Le plan était-il que le PNF se contente de renvoyer devant le tribunal seulement une partie des cadres mis en cause ou leur propose un plaider-coupable, afin de préserver le maire de Marseille et son directeur de cabinet ? Le fait est que Jean-Pierre Chanal, sur écoute, a déclaré en rigolant au téléphone avec Me Campana : « Je dois être sans doute le premier mec au monde qui attend impatiemment d’être renvoyé au tribunal. »

Mais le plan est en train de tomber à l’eau. Ce 28 juin, à 12 h 19, Jean-Jacques Campana indique à Jean-Pierre Chanal qu’il a tenté de joindre à plusieurs reprises Éliane Houlette, sans succès. […]

Tout ça pour pas grand-chose : dix-neuf jours après avoir été saisi de l’affaire Houlette, le parquet de Paris a demandé à ce que l’enquête soit dépaysée dans une autre juridiction, arguant de la proximité professionnelle entre les magistrats du PNF et ceux du parquet de Paris.
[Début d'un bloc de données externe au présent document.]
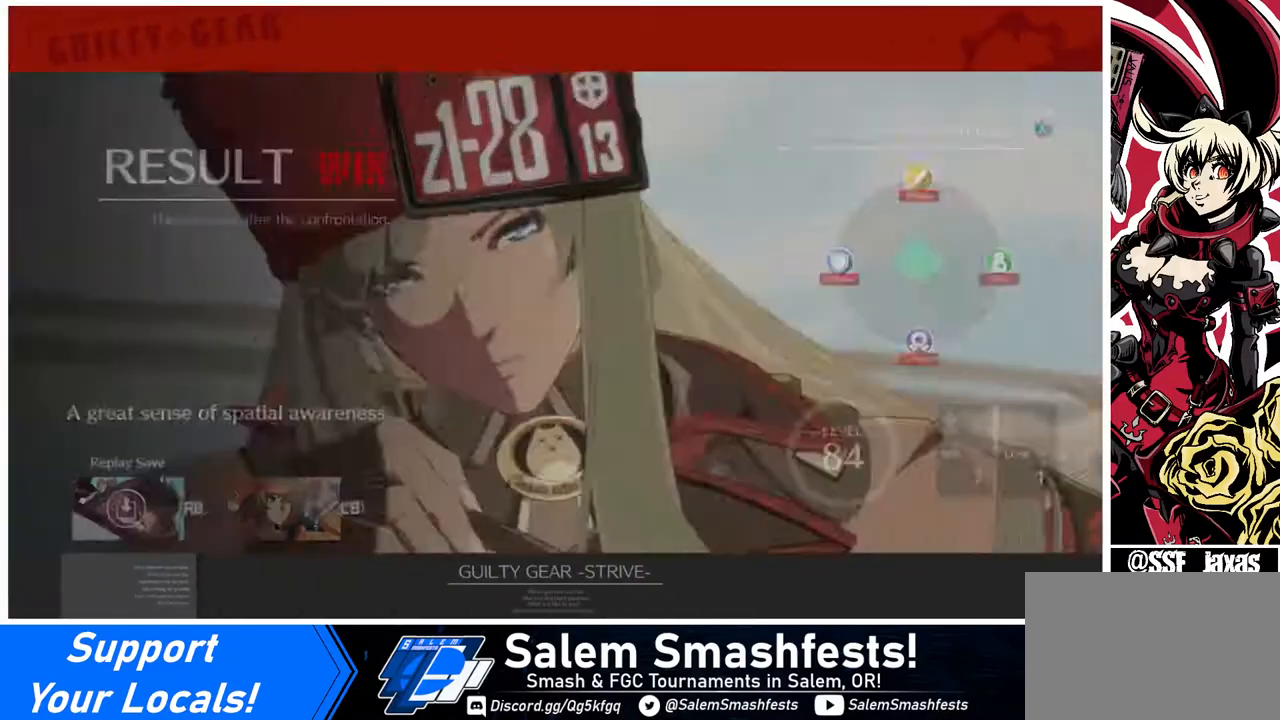
{"buttons": ["CROSS"], "events": [[480, "CROSS", "down"]]}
In fine, c’est le parquet de Nanterre qui a hérité de cette enquête pénale sur laquelle personne, au sein d’une partie de la magistrature, ne semble vouloir se pencher avec diligence. […]

[…]

Interrogé, le parquet de Nanterre a expliqué ne pas vouloir communiquer sur le fond du dossier à ce stade.


Fabrice Arfi, Yann Philippin et Antton Rouget. Médiapart. Titre original : « Parquet national financier : le dossier noir de la procureure houlette ». Source (court extrait)


À l’issue du 2e tour des élections municipales du 29 juin 2020, « Jean-Claude Gaudin et sa clique » sont évincés… espérons un vaste changement d’état d’esprit dans cette ville, trop longtemps dominée par un Gaudin usant d’un potentat sur l’économie marseillaise. MC

2 réflexions sur “PNF/Marseille – Dossiers noirs.

  1. bernarddominik 30/06/2020 / 8h34

    Il n’y a pas que ça, les rapports étroits entre les édiles marseillais et la Société des Eaux de Marseille. Les conditions de vente d’engins « usagés  » à certains employés, le temps de travail, les rapports entre entreprises du BTP et édiles. Évidemment personne ne veut témoigner car dans notre système judiciaire l’élu ou le haut fonctionnaire ne risque pas grand chose. Un de mes amis, entrepreneur, offrait des TV et autres cadeaux aux officiers de l’arsenal de Toulon pour obtenir des chantiers, l’affaire découverte il a été ruiné, les officiers ont juste été déplacés.

  2. jjbey 01/07/2020 / 15h23

    La corruption à tous les étages, le vol organisé des finances publiques et pour couronner le tout des magistrats peu soucieux du secret de l’instruction…
    On va où? que le menu peuple ne fasse plus confiance aux institutions, dans ces circonstances, n’a rien d’extraordinaire.